More than 600 minor market violations by enterprises have been exempt from administrative penalties in Shanghai amid the city's efforts to foster a more vibrant business environment, especially for innovative enterprises and those involving new business models.

The exemption was based on a list of 34 minor violations that would be freed from penalties in the city, which has been improving its business environment, Lu Weidong, director of the Shanghai Municipal Bureau of Justice, said at a forum focusing on optimizing the business environment through legal approaches in Shanghai on Friday.

The list, the country's first of its kind in a provincial-level region, included violations in marketing, quality and food safety as well as fire control that do not cause consequences and that the company has taken the initiative to rectify.

A trading company based in Minhang district was found to use the phrase "the latest patent", which is banned by the country's advertising law, when introducing its products on e-commerce platforms JD and Alibaba. The company was facing a maximum penalty of 100,000 yuan ($14,000) according to the law.

The bureau said that the company was finally exempt from penalty as it showed proof to the market watchdog that it had applied for a patent, didn't mean to mislead consumers, and took the initiative to alter the wording of its advertisement.

"It was not only about monetary fines. More importantly, our company would have been put on a credit blacklist and our further development would be influenced if we received a penalty," said the company founder, who preferred to remain anonymous.
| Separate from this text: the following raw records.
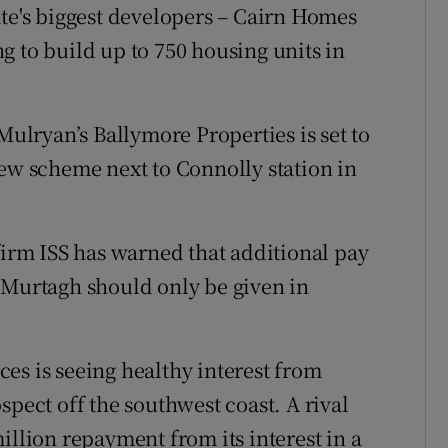
ate's biggest developers – Cairn Homes
g to build up to 750 housing units in
Mulryan’s Ballymore Properties is set to
new scheme next to Connolly station in
firm ISS has warned that additional pay
 Murtagh should only be given in
es is seeing healthy interest from
spect off the southwest coast. A rival
illion repayment from its interest in a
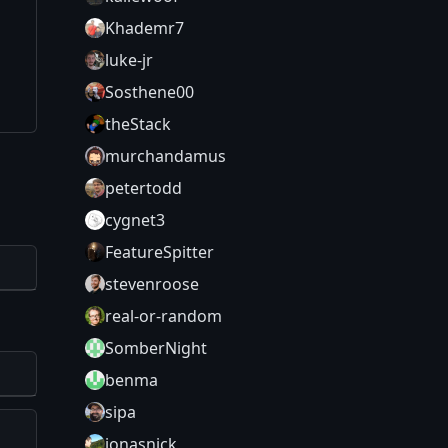
Khademr7
luke-jr
Sosthene00
theStack
murchandamus
petertodd
cygnet3
FeatureSpitter
stevenroose
real-or-random
SomberNight
benma
sipa
jonasnick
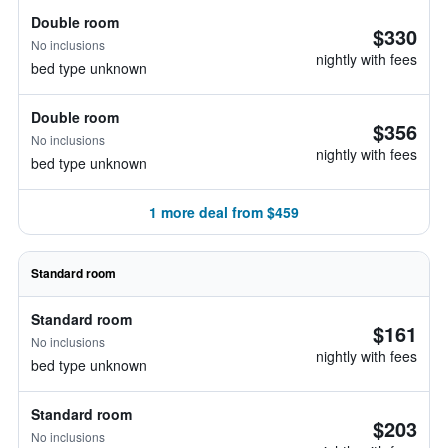
Double room
$330
No inclusions
nightly with fees
bed type unknown
Double room
$356
No inclusions
nightly with fees
bed type unknown
1 more deal from $459
Standard room
Standard room
$161
No inclusions
nightly with fees
bed type unknown
Standard room
$203
No inclusions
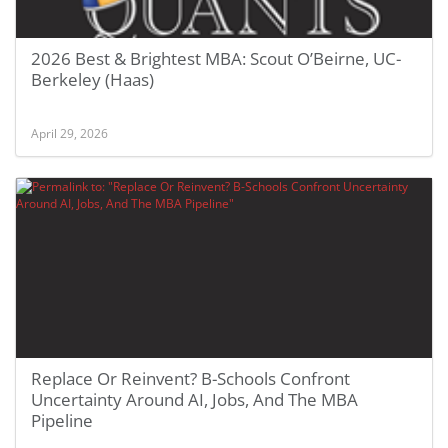
2026 Best & Brightest MBA: Scout O’Beirne, UC-
Berkeley (Haas)
April 29, 2026
Replace Or Reinvent? B-Schools Confront
Uncertainty Around AI, Jobs, And The MBA
Pipeline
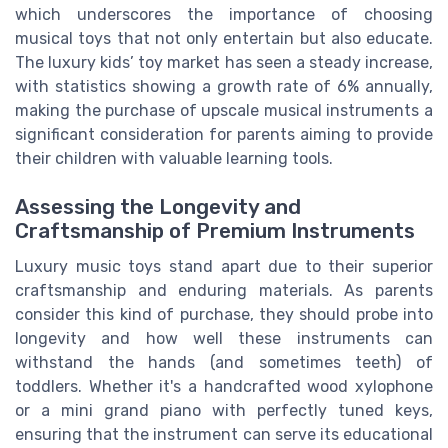
which underscores the importance of choosing
musical toys that not only entertain but also educate.
The luxury kids’ toy market has seen a steady increase,
with statistics showing a growth rate of 6% annually,
making the purchase of upscale musical instruments a
significant consideration for parents aiming to provide
their children with valuable learning tools.
Assessing the Longevity and
Craftsmanship of Premium Instruments
Luxury music toys stand apart due to their superior
craftsmanship and enduring materials. As parents
consider this kind of purchase, they should probe into
longevity and how well these instruments can
withstand the hands (and sometimes teeth) of
toddlers. Whether it's a handcrafted wood xylophone
or a mini grand piano with perfectly tuned keys,
ensuring that the instrument can serve its educational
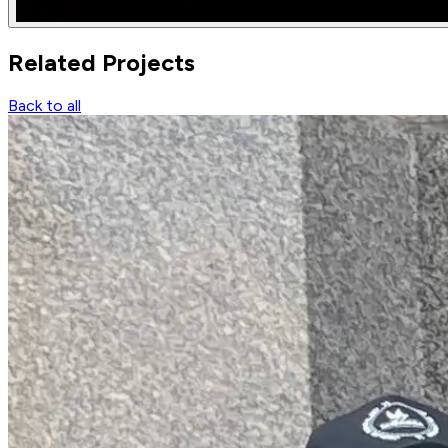
Related
Projects
Back to all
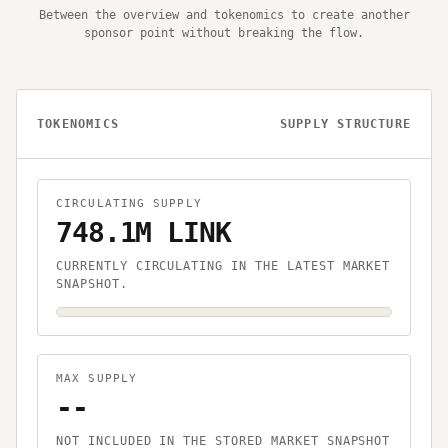
Between the overview and tokenomics to create another
sponsor point without breaking the flow.
TOKENOMICS
SUPPLY STRUCTURE
CIRCULATING SUPPLY
748.1M LINK
CURRENTLY CIRCULATING IN THE LATEST MARKET
SNAPSHOT.
MAX SUPPLY
--
NOT INCLUDED IN THE STORED MARKET SNAPSHOT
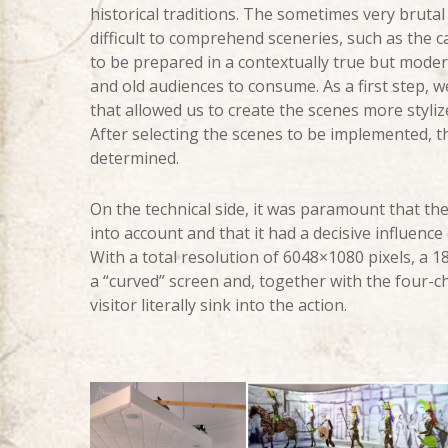
historical traditions. The sometimes very brutal 
difficult to comprehend sceneries, such as the c
to be prepared in a contextually true but mode
and old audiences to consume. As a first step, w
that allowed us to create the scenes more styliz
After selecting the scenes to be implemented, 
determined.
On the technical side, it was paramount that th
into account and that it had a decisive influence 
With a total resolution of 6048×1080 pixels, a 
a “curved” screen and, together with the four-c
visitor literally sink into the action.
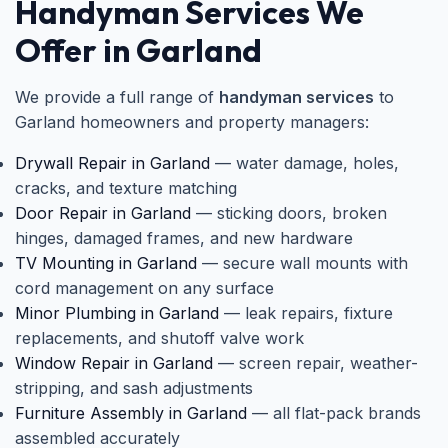
Handyman Services We
Offer in Garland
We provide a full range of
handyman services
to
Garland homeowners and property managers:
Drywall Repair in Garland
— water damage, holes,
cracks, and texture matching
Door Repair in Garland
— sticking doors, broken
hinges, damaged frames, and new hardware
TV Mounting in Garland
— secure wall mounts with
cord management on any surface
Minor Plumbing in Garland
— leak repairs, fixture
replacements, and shutoff valve work
Window Repair in Garland
— screen repair, weather-
stripping, and sash adjustments
Furniture Assembly in Garland
— all flat-pack brands
assembled accurately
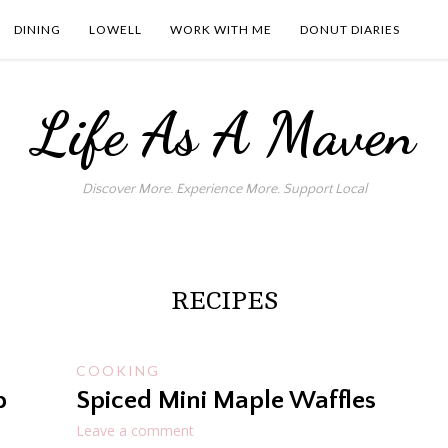
DINING
LOWELL
WORK WITH ME
DONUT DIARIES
Life As A Maven
Discover More. Experience More. Support Local
RECIPES
COOKING
p
Spiced Mini Maple Waffles
Leave a comment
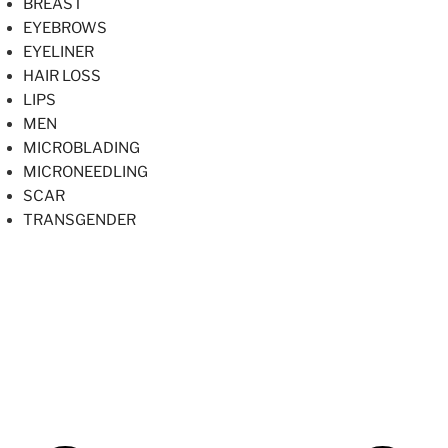
BREAST
EYEBROWS
EYELINER
HAIR LOSS
LIPS
MEN
MICROBLADING
MICRONEEDLING
SCAR
TRANSGENDER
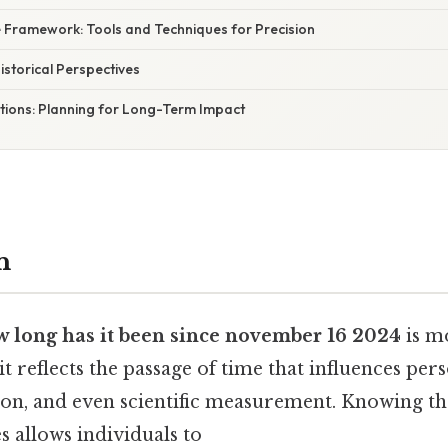
e Framework: Tools and Techniques for Precision
Historical Perspectives
ations: Planning for Long-Term Impact
n
 long has it been since november 16 2024
is m
 it reflects the passage of time that influences per
tion, and even scientific measurement. Knowing th
 allows individuals to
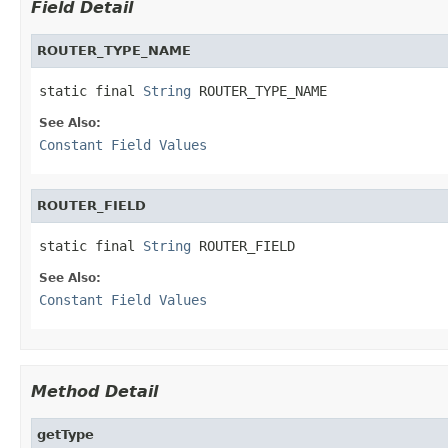
Field Detail
ROUTER_TYPE_NAME
static final 
String
 ROUTER_TYPE_NAME
See Also:
Constant Field Values
ROUTER_FIELD
static final 
String
 ROUTER_FIELD
See Also:
Constant Field Values
Method Detail
getType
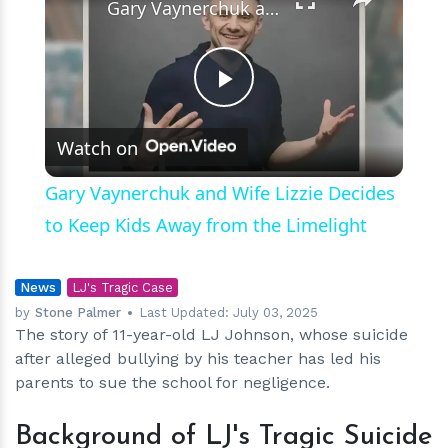
Gary Vaynerchuk and Wife Lizzie Decides to Keep Kids Away from the Limelight
Play
Watch on
Video
Gary Vaynerchuk and Wife Lizzie Decides
to Keep Kids Away from the Limelight
News
LJ's Tragic Case
by
Stone Palmer
Last Updated:
July 03, 2025
The story of 11-year-old LJ Johnson, whose suicide
after alleged bullying by his teacher has led his
parents to sue the school for negligence.
Background of LJ's Tragic Suicide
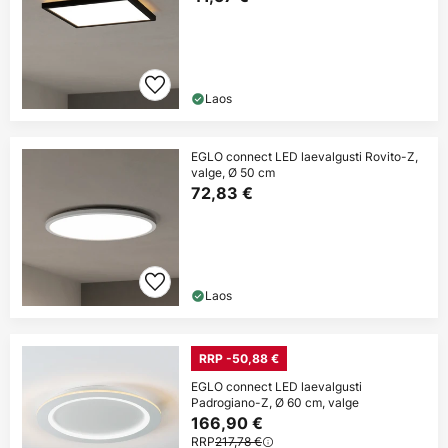
Laos
EGLO connect LED laevalgusti Rovito-Z,
valge, Ø 50 cm
72,83 €
Laos
RRP -50,88 €
EGLO connect LED laevalgusti
Padrogiano-Z, Ø 60 cm, valge
166,90 €
RRP
217,78 €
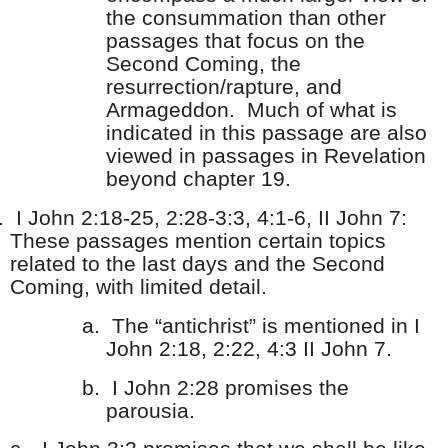
the consummation than other
passages that focus on the
Second Coming, the
resurrection/rapture, and
Armageddon. Much of what is
indicated in this passage are also
viewed in passages in Revelation
beyond chapter 19.
.
I John 2:18-25, 2:28-3:3, 4:1-6, II John 7:
These passages mention certain topics
related to the last days and the Second
Coming, with limited detail.
a.
The “antichrist” is mentioned in I
John 2:18, 2:22, 4:3 II John 7.
b.
I John 2:28 promises the
parousia.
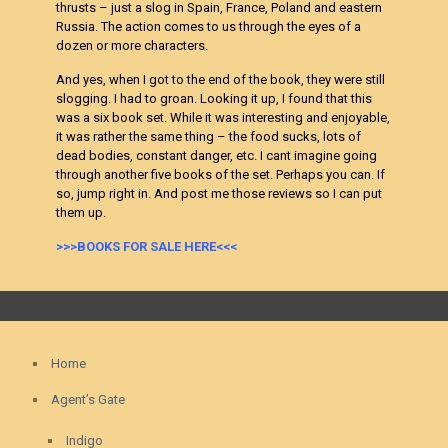
thrusts – just a slog in Spain, France, Poland and eastern
Russia. The action comes to us through the eyes of a
dozen or more characters.
And yes, when I got to the end of the book, they were still
slogging. I had to groan. Looking it up, I found that this
was a six book set. While it was interesting and enjoyable,
it was rather the same thing – the food sucks, lots of
dead bodies, constant danger, etc. I cant imagine going
through another five books of the set. Perhaps you can. If
so, jump right in. And post me those reviews so I can put
them up.
>>>BOOKS FOR SALE HERE<<<
Home
Agent’s Gate
Indigo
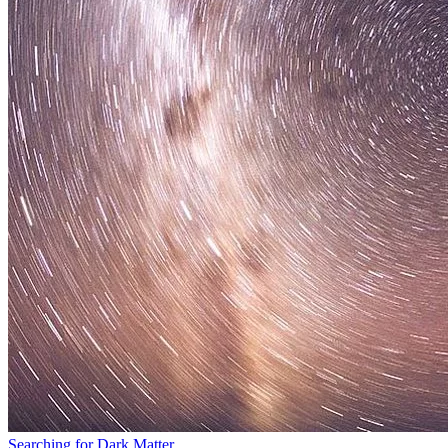
Searching for Dark Matter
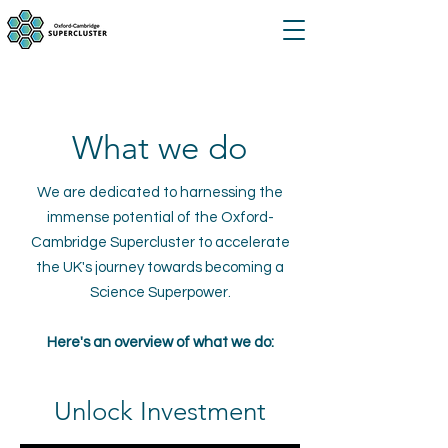
What we do
We are dedicated to harnessing the
immense potential of the Oxford-
Cambridge Supercluster to accelerate
the UK's journey towards becoming a
Science Superpower.
Here's an overview of what we do:
Unlock Investment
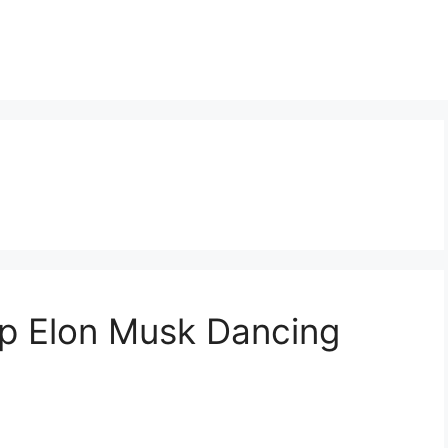
p Elon Musk Dancing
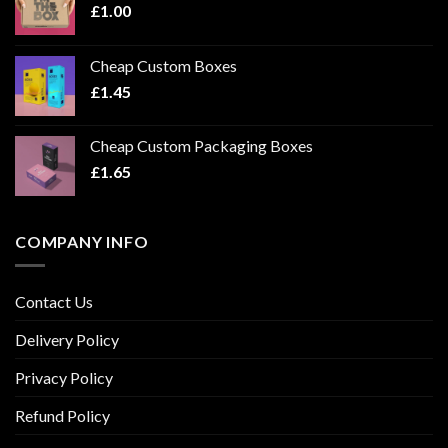
£
1.00
Cheap Custom Boxes
£
1.45
Cheap Custom Packaging Boxes
£
1.65
COMPANY INFO
Contact Us
Delivery Policy
Privacy Policy
Refund Policy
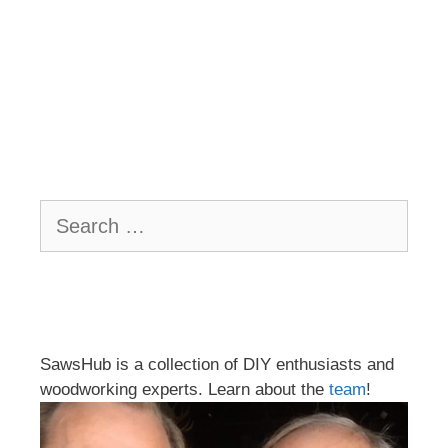
Search
for:
SawsHub is a collection of DIY enthusiasts and
woodworking experts. Learn about the
team
!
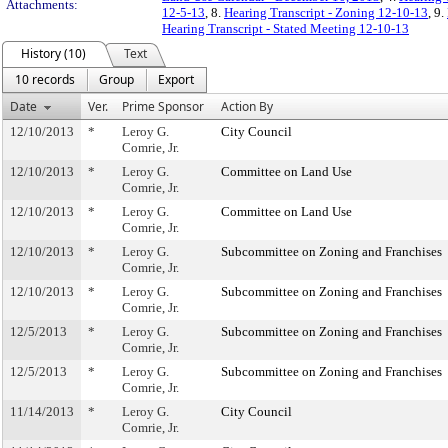
Attachments:
12-5-13
, 8.
Hearing Transcript - Zoning 12-10-13
, 9.
Hearing Transcript - Stated Meeting 12-10-13
History (10)
Text
10 records
Group
Export
Date
Ver.
Prime Sponsor
Action By
12/10/2013
*
Leroy G.
City Council
Comrie, Jr.
12/10/2013
*
Leroy G.
Committee on Land Use
Comrie, Jr.
12/10/2013
*
Leroy G.
Committee on Land Use
Comrie, Jr.
12/10/2013
*
Leroy G.
Subcommittee on Zoning and Franchises
Comrie, Jr.
12/10/2013
*
Leroy G.
Subcommittee on Zoning and Franchises
Comrie, Jr.
12/5/2013
*
Leroy G.
Subcommittee on Zoning and Franchises
Comrie, Jr.
12/5/2013
*
Leroy G.
Subcommittee on Zoning and Franchises
Comrie, Jr.
11/14/2013
*
Leroy G.
City Council
Comrie, Jr.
"We aim to gather efforts from various government departments to focus on systematic improvements of relevant policies and rules and facilitate effective communication between the government and the market," said Luo Peixin, deputy director of the Shanghai Municipal Bureau of Justice.

An annual ranking released by Hurun Research Institute in October showed that China had the largest number of startups valued at more than $1 billion this year.

"Such figures prove that the China experience and notable progress in improving business climate have been recognized by the international community," said Liu Zhenyu, vice-minister of justice.